Für den von Amyotropher Lateralsklerose (ALS), einer unheilbaren Erkrankung des Nervensystems, betroffenen Roberto Milde war vor einem Jahr, Anfang August 2013, über die Ostthüringer Zeitung eine Spendenaktion ins Leben gerufen worden. Für eine überlebenswichtige Stammzellentherapie an einer Privatklinik im österreichischen Wien benötigte er ­geschätzte 15 000 Euro.

Insgesamt 14 111,83 Euro sind auf dem Spendenkonto für Roberto Milde eingegangen. Damit konnte er im Oktober die 11 800 Euro teure Stammzellentherapie ausführen lassen. Weitere 2000 Euro wurden für ­Labor und Medikamente innerhalb der Anschlusstherapie ­benötigt.
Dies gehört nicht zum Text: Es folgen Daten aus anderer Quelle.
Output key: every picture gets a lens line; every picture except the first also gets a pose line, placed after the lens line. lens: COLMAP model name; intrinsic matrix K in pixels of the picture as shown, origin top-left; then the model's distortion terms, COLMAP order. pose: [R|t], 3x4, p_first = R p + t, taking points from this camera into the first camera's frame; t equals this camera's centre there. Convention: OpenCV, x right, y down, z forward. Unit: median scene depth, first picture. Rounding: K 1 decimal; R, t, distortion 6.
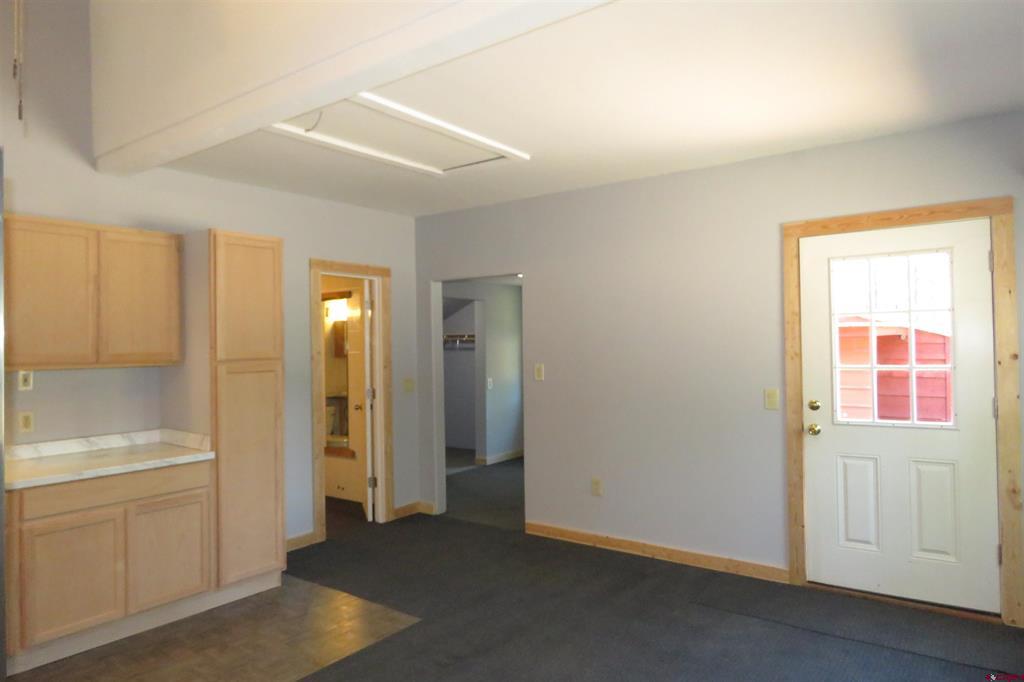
lens RADIAL K [[655.9, 0, 516.9], [0, 655.9, 340.1], [0, 0, 1]] dist [0.004163, -0.010594]
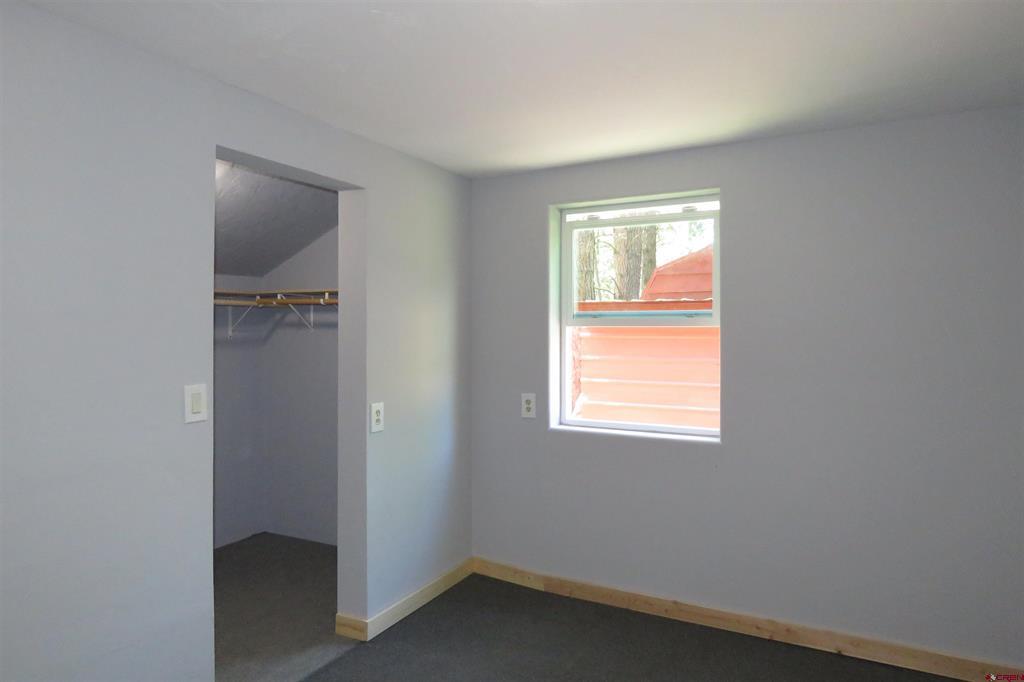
lens RADIAL K [[655.9, 0, 513.7], [0, 655.9, 336.3], [0, 0, 1]] dist [0.004163, -0.010594]
pose [[0.984628, 0.004716, 0.174600, -0.028464], [-0.010057, 0.999508, 0.029715, 0.007024], [-0.174374, -0.031015, 0.984191, 0.591088]]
Übrig blieben somit 311,83 Euro.

Diese Summe wollte Roberto Milde ursprünglich dem Kinderhospiz Mitteldeutschland in Tambach-Dietharz übergeben. Dann aber hörte er vom Schicksal der zwölfjährigen Jasmin Schmeißer und gab ihr den Vorrang. "Kinder liegen mir am Herzen", sagte er und es sei beeindruckend, was die Raniser Familie für ihr Kind alles auf sich nehme. Die Restspende von 311,83 Euro floss deshalb auf das Spendenkonto für Jasmin. Danach löste Roberto Milde sein Spendenkonto auf.

"Mit der Restspende möchten wir jemandem aus der Region helfen und auf die Missstände in Sachen Hilfsmittel und Pflege aufmerksam machen", unterstreichen Roberto Milde und seine Lebensgefährtin noch einmal.

"Da ich selbst acht Monate auf einen E-Rolli warten durfte und die Bearbeitung der Krankenkassen trotz neuer Gesetze menschenunwürdig ist, haben wir uns für diesen Schritt entschieden", sagt er.

Roberto Milde dankt allen Spendern für ihre Unterstützung und Hilfe sowie dem Team des Wahlkreisbüros der Partei Die Linke, das für soziale Fragen zur Verfügung stand. "Da Thüringen über keinen Hilfsfonds für Menschen mit Behinderung und seltenen Erkrankungen verfügt, möchte ich gern eine Hilfsorganisation gründen und erbitte mir Hilfe auf diesem Weg", formuliert ­Roberto Milde ein Anliegen.